Brésil, Inde et Chine : encore 5 ans de succès économique (Euler Hermes)
Par Barbara Leblanc - Publié le
Les pays émergents Brésil, Chine et Inde devraient connaître une croissance économique pendant les cinq années à venir, selon les prévisions du spécialiste de l’assurance crédit Euler Hermes. Ils ne pourront pourtant pas compter sur la consommation de masse pour se développer.
Pour poursuivre leur boom économique de l’année 2009, la Chine, l’Inde et le Brésil (BIC) devraient s’appuyer sur les secteurs de la construction, des transports et de la chimie. Les besoins dans ces secteurs restent importants et offrent donc une grande latitude aux BIC pour accroître leur productivité.
Ces trois marchés ont encore du retard à combler pour atteindre des niveaux de développement équivalents à ceux des pays développés, malgré leur progression durant les dernières années. Par exemple dans le domaine de la construction. « Les dépenses en construction des BIC sont soutenues par une urbanisation croissante et des besoins internes, en retard significatif par rapport aux chiffres américains », précise Euler Hermes. En 2008, les dépenses par habitant dans le domaine de la construction étaient de 209 dollars en Inde et de 475 en Chine, alors qu’elles étaient de 3170 dollars aux Etats-Unis. Malgré tout, les BIC progressent, puisqu’en dix ans les dépenses en construction ont triplé. Dans le domaine de transports, la tendance serait identique. La Chine prévoit d’investir 300 milliards de dollars dans ses équipements ferroviaires d’ici à 2011, tout comme le Brésil qui construit une liaison à grande vitesse entre Sao Paulo et Rio, dont le coût est estimé à 20 milliards de dollars.
Confrontation avec l’OCDE
Dans certains secteurs, les trois pays semblent déjà pouvoir concurrencer les pays développés. La Chine dégage déjà un excédent majeur de sa balance commerciale dans le secteur des biens électriques et électroniques. Dans le domaine de la chimie, la production chinoise devrait rivaliser avec celle des Etats-Unis en 2015. Certaines entreprises pourraient même marcher sur les plate-bandes des multinationales de l’OCDE d’ici à 2025. Surtout dans les domaines de l’information communication et de l’aéronautique (au Brésil). « Nos entreprises doivent se préparer à être confrontées à de nouveaux concurrents, issus de ces pays, qui vont monter en puissance dans l’industrie automobile, aéronautique et chimique, et qui interviendront directement en tant que producteurs sur nos marchés », explique Michel Mollard, membre du directoire d’Euler Hermes.
Pas de marché de masse
Reste que l’assureur tempère la croissance de ces économies, qui restent selon lui en retrait par rapport aux pays développés, par exemple pour des produits à plus forte valeur ajoutée. « Les trois marchés vont systématiquement se retourner vers leur consommation intérieure dans les cinq prochaines années pour atténuer leur dépendance au moteur des exportations. Cependant, du fait de niveaux de richesse par tête durablement inférieurs à celui des Etats-Unis, ils ne se transformeront pas rapidement en marchés de consommation de masse », assure Karine Berger, chef économiste chez Euler Hermes.

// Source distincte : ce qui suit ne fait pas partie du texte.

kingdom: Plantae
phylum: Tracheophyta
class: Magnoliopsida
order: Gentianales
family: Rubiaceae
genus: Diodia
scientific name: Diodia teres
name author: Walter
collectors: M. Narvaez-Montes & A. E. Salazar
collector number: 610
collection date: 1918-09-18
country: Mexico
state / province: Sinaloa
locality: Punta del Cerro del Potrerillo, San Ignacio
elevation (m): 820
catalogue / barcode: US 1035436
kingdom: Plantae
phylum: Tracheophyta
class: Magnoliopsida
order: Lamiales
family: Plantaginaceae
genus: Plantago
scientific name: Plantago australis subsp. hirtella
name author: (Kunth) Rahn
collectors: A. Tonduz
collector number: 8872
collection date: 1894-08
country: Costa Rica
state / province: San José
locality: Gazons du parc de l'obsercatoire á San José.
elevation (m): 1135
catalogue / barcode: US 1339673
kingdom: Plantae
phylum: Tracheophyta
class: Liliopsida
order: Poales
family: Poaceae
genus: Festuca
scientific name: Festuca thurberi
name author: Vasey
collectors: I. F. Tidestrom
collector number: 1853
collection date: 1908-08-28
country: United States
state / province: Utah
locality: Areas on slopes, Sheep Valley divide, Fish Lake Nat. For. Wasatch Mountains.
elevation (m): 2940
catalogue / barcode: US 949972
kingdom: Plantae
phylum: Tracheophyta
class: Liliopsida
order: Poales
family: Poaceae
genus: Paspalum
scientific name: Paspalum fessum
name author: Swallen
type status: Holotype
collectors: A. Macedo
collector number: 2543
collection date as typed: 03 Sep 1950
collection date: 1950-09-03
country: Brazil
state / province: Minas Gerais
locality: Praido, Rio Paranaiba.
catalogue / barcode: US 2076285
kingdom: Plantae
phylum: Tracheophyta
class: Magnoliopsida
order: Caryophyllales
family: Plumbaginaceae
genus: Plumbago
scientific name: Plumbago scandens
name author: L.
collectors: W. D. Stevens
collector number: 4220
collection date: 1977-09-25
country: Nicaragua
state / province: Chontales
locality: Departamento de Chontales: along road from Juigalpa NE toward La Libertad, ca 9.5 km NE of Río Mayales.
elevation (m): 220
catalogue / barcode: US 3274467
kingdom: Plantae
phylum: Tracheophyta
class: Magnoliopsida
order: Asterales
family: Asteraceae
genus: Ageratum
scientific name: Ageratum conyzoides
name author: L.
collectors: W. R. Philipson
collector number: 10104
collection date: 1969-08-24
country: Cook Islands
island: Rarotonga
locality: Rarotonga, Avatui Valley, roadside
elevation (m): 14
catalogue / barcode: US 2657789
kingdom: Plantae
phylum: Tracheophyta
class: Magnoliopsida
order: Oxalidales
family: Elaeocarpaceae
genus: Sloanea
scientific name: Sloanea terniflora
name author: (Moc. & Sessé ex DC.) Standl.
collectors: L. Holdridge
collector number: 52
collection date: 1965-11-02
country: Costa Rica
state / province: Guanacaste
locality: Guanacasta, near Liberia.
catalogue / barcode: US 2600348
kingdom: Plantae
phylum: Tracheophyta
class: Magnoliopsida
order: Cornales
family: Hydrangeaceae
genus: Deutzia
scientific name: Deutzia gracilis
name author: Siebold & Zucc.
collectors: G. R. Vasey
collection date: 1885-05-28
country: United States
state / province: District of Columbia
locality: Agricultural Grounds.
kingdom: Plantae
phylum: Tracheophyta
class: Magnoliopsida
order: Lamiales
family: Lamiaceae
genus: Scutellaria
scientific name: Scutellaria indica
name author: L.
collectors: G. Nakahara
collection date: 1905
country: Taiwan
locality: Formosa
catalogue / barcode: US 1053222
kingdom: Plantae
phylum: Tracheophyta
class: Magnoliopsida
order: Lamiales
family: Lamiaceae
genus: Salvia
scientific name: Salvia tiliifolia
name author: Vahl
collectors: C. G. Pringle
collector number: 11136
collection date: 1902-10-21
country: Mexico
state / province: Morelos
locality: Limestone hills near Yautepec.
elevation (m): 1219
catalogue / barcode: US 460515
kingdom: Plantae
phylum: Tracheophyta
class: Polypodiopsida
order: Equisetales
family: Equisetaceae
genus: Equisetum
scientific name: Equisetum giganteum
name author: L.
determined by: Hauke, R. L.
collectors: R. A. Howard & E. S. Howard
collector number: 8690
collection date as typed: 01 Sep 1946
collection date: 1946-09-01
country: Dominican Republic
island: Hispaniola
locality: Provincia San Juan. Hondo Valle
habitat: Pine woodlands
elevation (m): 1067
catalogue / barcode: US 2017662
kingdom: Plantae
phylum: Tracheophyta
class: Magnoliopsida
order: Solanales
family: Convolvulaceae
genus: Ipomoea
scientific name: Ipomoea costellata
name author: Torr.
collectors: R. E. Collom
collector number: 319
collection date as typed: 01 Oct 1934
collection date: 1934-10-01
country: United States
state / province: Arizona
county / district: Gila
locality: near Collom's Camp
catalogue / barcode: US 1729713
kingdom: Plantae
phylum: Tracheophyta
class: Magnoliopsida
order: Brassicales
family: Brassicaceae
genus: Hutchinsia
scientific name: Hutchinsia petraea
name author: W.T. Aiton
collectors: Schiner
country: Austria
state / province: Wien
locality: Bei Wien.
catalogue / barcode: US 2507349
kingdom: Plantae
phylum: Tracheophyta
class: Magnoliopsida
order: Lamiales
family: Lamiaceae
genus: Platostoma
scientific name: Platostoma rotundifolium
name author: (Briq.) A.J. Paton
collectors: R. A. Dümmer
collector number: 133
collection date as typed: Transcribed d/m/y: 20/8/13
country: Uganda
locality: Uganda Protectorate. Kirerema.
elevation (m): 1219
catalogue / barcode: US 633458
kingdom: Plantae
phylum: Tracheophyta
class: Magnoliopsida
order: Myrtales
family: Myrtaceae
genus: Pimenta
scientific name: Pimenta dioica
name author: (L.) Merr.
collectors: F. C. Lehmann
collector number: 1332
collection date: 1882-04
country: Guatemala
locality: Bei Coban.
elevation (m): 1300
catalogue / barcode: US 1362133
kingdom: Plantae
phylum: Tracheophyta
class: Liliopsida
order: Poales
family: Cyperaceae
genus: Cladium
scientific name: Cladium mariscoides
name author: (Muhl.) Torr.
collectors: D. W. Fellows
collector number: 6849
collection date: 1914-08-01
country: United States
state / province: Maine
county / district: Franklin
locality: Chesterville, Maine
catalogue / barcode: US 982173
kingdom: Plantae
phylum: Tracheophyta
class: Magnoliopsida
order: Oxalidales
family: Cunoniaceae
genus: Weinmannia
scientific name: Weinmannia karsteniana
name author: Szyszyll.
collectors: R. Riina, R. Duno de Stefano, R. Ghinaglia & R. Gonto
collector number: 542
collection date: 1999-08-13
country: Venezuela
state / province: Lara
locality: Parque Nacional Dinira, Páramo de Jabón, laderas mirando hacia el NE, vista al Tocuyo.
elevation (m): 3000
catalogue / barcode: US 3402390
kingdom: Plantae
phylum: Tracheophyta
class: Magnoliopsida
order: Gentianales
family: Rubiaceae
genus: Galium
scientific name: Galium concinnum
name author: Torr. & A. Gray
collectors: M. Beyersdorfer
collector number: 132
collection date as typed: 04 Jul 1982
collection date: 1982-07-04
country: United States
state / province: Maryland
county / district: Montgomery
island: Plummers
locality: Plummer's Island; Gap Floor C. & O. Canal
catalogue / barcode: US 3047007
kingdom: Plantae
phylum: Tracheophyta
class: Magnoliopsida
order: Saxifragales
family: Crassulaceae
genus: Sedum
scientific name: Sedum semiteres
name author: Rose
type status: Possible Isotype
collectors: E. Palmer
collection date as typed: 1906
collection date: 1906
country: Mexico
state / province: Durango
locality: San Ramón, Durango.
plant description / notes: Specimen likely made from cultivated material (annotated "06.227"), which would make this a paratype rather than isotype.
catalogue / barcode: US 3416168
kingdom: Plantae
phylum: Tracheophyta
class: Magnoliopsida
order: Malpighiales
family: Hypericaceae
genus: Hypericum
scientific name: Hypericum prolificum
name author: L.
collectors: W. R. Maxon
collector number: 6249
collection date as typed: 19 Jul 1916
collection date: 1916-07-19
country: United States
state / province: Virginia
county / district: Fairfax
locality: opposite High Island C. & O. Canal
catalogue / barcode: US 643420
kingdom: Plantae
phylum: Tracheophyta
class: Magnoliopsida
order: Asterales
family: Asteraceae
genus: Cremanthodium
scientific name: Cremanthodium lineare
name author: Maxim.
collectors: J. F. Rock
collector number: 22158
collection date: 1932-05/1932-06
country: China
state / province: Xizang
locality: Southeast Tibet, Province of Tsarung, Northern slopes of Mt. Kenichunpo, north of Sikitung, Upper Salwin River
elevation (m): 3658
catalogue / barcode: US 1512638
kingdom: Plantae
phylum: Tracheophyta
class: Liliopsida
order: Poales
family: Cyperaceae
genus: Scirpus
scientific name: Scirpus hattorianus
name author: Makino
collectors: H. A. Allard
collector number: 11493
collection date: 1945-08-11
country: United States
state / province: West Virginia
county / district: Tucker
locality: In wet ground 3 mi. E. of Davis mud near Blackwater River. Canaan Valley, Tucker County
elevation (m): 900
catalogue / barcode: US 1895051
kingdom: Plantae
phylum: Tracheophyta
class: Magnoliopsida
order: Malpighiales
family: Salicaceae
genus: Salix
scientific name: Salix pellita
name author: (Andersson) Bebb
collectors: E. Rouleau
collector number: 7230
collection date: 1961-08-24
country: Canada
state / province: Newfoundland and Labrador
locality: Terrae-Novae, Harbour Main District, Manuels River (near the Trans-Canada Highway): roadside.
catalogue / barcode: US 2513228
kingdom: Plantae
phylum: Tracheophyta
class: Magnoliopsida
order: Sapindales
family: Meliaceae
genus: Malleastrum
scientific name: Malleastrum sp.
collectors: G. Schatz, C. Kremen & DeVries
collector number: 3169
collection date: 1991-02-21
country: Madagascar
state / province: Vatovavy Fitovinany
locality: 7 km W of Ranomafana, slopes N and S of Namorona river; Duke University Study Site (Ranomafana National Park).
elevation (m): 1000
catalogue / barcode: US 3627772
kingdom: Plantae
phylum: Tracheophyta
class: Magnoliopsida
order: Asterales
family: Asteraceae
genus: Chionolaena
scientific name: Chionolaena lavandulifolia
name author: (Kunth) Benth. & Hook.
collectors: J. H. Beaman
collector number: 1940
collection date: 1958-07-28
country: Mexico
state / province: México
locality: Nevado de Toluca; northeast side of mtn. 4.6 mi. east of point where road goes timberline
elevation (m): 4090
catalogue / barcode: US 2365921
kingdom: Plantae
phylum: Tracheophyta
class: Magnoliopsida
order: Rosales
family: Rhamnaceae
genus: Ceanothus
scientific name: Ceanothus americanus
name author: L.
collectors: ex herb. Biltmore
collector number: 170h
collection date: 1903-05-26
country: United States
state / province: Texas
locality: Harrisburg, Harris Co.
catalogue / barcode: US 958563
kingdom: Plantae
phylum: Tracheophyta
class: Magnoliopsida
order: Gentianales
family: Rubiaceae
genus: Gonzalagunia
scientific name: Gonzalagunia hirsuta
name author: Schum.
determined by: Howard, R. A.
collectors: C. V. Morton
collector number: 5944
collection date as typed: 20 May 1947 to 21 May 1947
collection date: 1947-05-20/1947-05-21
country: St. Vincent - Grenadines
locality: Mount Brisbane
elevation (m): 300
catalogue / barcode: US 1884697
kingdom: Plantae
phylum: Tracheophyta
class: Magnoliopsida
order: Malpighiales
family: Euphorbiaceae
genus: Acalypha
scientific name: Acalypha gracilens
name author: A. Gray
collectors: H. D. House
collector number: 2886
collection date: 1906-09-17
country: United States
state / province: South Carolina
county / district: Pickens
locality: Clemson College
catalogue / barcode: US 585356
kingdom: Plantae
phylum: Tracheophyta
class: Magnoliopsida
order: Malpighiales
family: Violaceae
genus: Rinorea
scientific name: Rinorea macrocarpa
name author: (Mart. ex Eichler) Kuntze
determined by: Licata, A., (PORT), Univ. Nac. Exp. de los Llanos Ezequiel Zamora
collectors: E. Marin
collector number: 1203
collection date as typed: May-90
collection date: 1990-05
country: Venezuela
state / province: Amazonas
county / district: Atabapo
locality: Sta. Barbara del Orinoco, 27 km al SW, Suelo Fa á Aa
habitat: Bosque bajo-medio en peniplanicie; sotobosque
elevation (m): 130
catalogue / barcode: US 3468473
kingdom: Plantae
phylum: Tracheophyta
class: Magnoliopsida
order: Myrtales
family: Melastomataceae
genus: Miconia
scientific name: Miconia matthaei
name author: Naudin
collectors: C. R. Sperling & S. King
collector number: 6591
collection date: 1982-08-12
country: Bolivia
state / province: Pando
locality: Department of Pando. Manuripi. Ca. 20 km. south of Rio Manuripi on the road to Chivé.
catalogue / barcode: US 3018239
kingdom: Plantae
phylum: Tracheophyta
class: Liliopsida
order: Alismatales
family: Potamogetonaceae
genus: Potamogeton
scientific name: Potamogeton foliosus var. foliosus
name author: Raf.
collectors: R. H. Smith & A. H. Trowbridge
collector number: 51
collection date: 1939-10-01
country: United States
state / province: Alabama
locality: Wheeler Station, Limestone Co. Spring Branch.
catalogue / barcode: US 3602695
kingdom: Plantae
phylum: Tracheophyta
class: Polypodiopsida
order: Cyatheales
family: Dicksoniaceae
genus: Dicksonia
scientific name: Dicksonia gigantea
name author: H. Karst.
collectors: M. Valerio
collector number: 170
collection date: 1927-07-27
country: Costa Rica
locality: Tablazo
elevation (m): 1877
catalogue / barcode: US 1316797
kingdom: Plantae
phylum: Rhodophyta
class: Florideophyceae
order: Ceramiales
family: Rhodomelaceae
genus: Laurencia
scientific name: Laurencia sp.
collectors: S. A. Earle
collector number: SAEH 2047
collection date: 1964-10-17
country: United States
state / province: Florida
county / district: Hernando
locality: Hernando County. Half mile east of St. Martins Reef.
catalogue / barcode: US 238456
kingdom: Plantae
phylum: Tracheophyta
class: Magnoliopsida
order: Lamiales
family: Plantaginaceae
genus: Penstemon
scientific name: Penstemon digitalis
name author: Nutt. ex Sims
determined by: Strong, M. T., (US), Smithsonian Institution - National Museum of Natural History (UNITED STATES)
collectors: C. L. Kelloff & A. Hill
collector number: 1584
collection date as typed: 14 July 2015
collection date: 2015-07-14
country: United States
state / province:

L’assureur prend l’exemple du secteur automobile. Les marchés indiens et brésiliens connaissent un fort potentiel de croissance, notamment sur le low cost en Inde. Mais leur taille est encore largement embryonnaire, bien loin d’un marché de consommation de masse. Le cas de la Chine est à mettre à part, puisque le premier marché automobile du monde avec 14 millions d’unités contre 10,5 millions aux Etats-Unis en 2009, devrait connaître une croissance de 10% par an jusqu’en 2015.
Dans de nombreux secteurs, les consommateurs de ces pays disposent d’un pouvoir d’achat encore limité, ne leur permettant pas d’accéder aux produits développés par de grands leaders mondiaux.